Bertrand Coly, conseiller du groupe des organisations étudiantes et mouvements de jeunesse du CESE :

Ces dernières années, notamment sous l'impulsion du groupe que je représente, le CESE a largement documenté la situation des jeunes dans notre pays en ce qui concerne l'accès aux droits et au logement, la place des jeunes dans les territoires ruraux, l'orientation scolaire, l'installation agricole ou l'enseignement supérieur. La société civile a, dans ce cadre, fait des propositions de politiques publiques.

Ces derniers mois, la crise sanitaire, économique et écologique que nous traversons et plus spécifiquement le confinement ont affecté fortement les enfants et les jeunes comme le mentionne la proposition de résolution qui a conduit à la création de cette commission d'enquête. Cette crise renforce souvent les constats du passé, mais elle invite aussi à repenser à court terme le sort d'un grand nombre de jeunes.

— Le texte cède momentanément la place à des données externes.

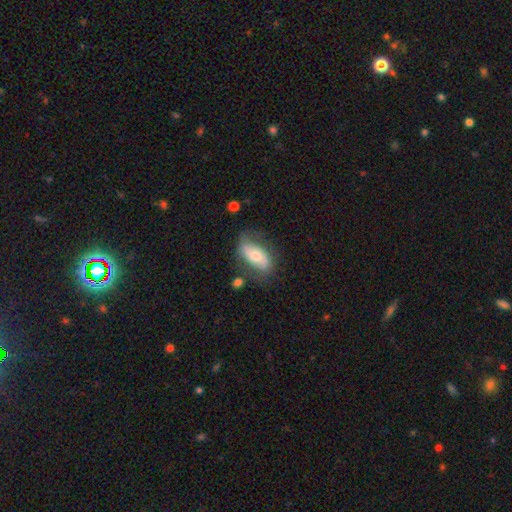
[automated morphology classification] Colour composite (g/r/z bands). It shows a smooth galaxy with no disk features (51%) that is in between round and cigar-shaped (87%). Merging: none (62%).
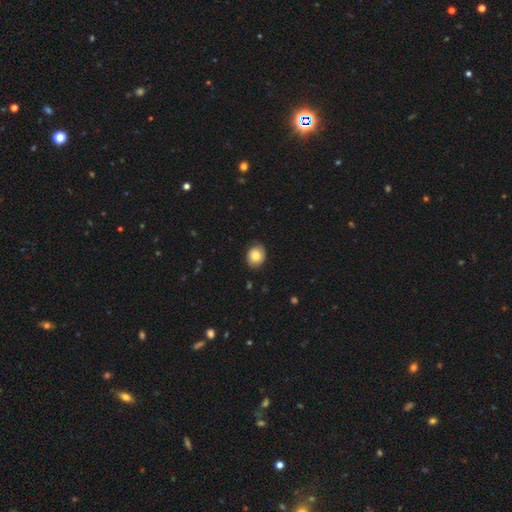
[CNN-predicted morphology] smooth-or-featured: smooth: 80% | featured or disk: 13% | star or artifact: 8%
  how-rounded: round: 57% | in between: 42% | cigar-shaped: 1%
  merging: none: 81% | minor disturbance: 15% | major disturbance: 3% | merger: 1%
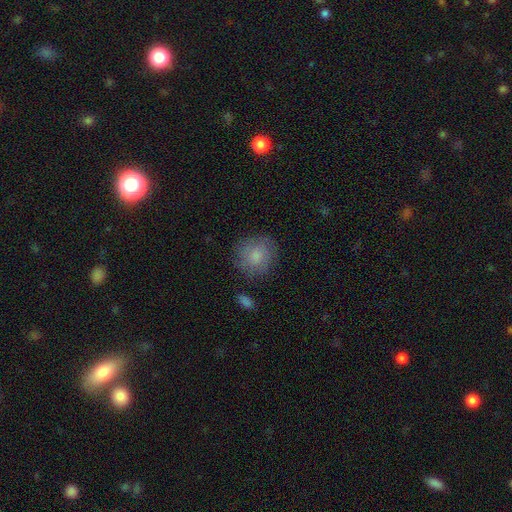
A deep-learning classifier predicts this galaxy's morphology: Smooth or featured? smooth (76%)
How rounded? round (87%)
Merging? none (78%)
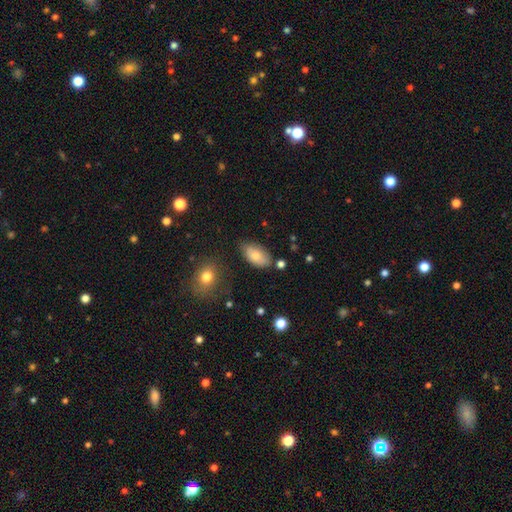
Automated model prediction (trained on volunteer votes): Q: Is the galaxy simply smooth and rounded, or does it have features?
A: smooth — 77%.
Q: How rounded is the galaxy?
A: in between — 93%.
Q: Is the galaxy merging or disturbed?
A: none — 71%.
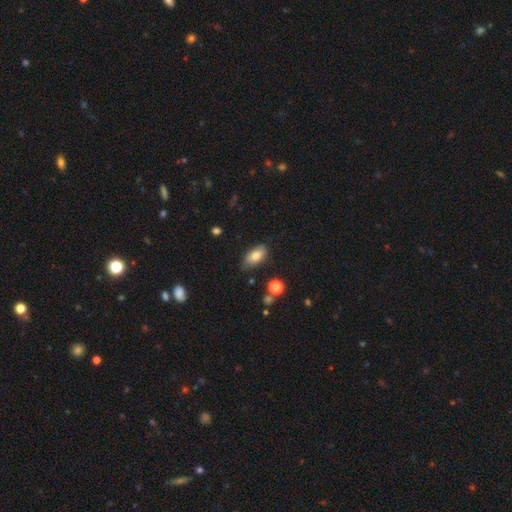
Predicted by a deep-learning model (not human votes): Q: Smooth or featured?
A: smooth (80%); runner-up: featured or disk (13%)
Q: How rounded?
A: in between (90%); runner-up: cigar-shaped (6%)
Q: Merging?
A: none (75%); runner-up: minor disturbance (19%)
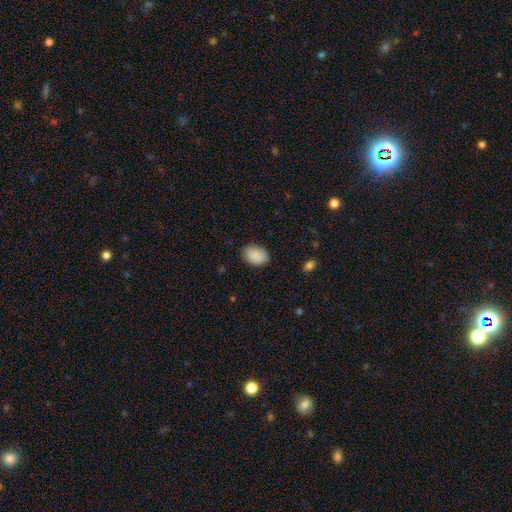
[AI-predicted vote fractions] A smooth galaxy with no disk features (88%) that is in between round and cigar-shaped (70%).

Vote fractions:
- Smooth or featured? smooth: 88% / star or artifact: 7% / featured or disk: 4%
- How rounded? in between: 70% / round: 29% / cigar-shaped: 1%
- Merging? none: 81% / minor disturbance: 15% / major disturbance: 3% / merger: 1%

Depuis mars, le CESE et le groupe que je représente ont largement contribué à alerter régulièrement le Président de la République, à sa demande, des remontées de terrain dont nous étions informés. Ce sont ces éléments et quelques pistes que je tenterai de partager avec vous.

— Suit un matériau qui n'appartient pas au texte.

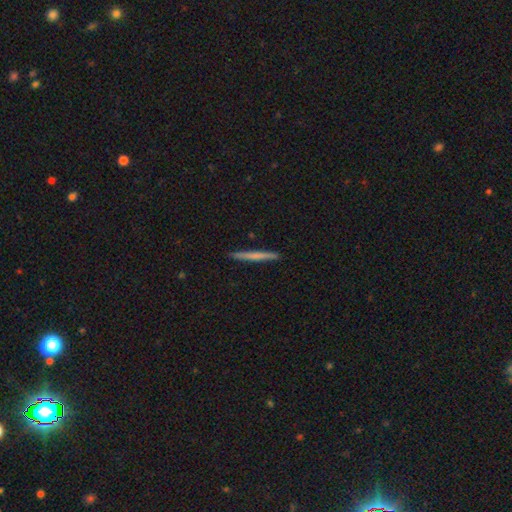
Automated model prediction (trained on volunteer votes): Q: Smooth or featured?
A: smooth (60%); runner-up: featured or disk (35%)
Q: How rounded?
A: cigar-shaped (97%); runner-up: in between (2%)
Q: Merging?
A: none (93%); runner-up: minor disturbance (5%)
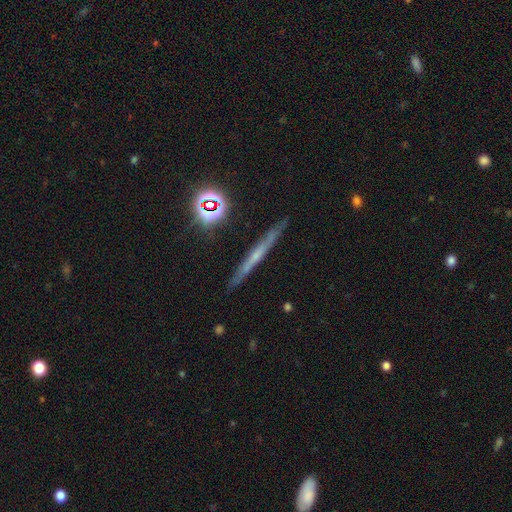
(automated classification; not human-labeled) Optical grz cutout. It shows a featured or disk galaxy (52%) viewed edge-on (94%). Merging: none (88%).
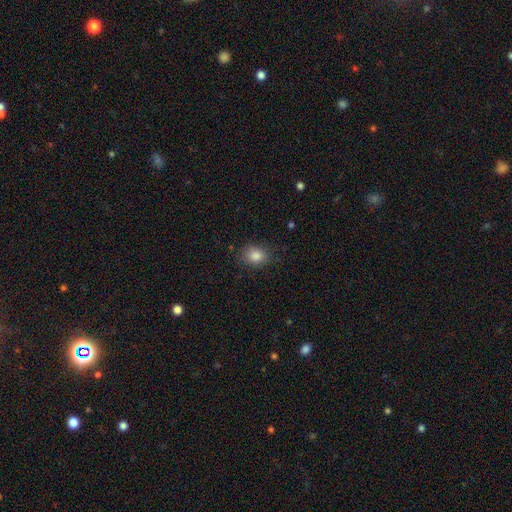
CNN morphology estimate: The model was most divided on "how rounded": in between: 56%, round: 42%, cigar-shaped: 1%. More confident: smooth or featured — smooth (85%); merging — none (78%).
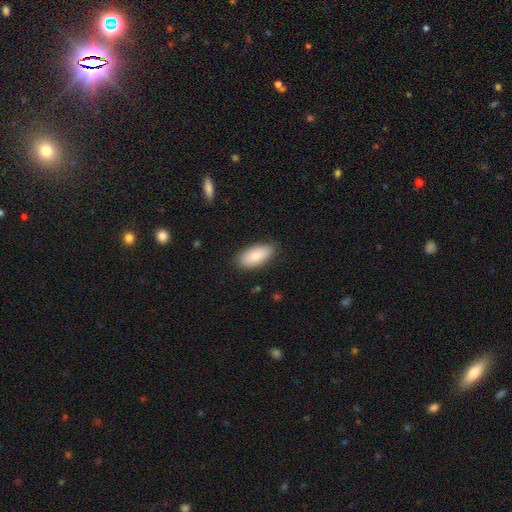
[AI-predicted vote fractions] Q: Smooth or featured?
A: smooth (82%); runner-up: featured or disk (12%)
Q: How rounded?
A: in between (93%); runner-up: cigar-shaped (5%)
Q: Merging?
A: none (84%); runner-up: minor disturbance (13%)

Nous constatons que la crise produit des effets à la fois sur les questions de formation, d'éducation, de précarité, d'insertion professionnelle et sur un certain nombre de publics fragiles.

En ce qui concerne la formation et l'éducation, la crise révèle des inégalités dans l'accès à l'outil Internet : on ne peut pas suivre sa formation tout à fait de la même manière selon que l'on dispose d'un ordinateur ou seulement d'un smartphone. La crise révèle des inégalités concernant la qualité de la connexion, cela a été dit, mais aussi dans l'usage qui en est fait : l'illectronisme existe également chez un certain nombre de jeunes. Les conditions de logement sont également importantes, en particulier dans le cas des logements exigus ou insalubres, avec des familles nombreuses. Ces facteurs ont affecté de façon significative l'apprentissage et la formation. Il en résulte des disparités très fortes entre les enfants ou les jeunes.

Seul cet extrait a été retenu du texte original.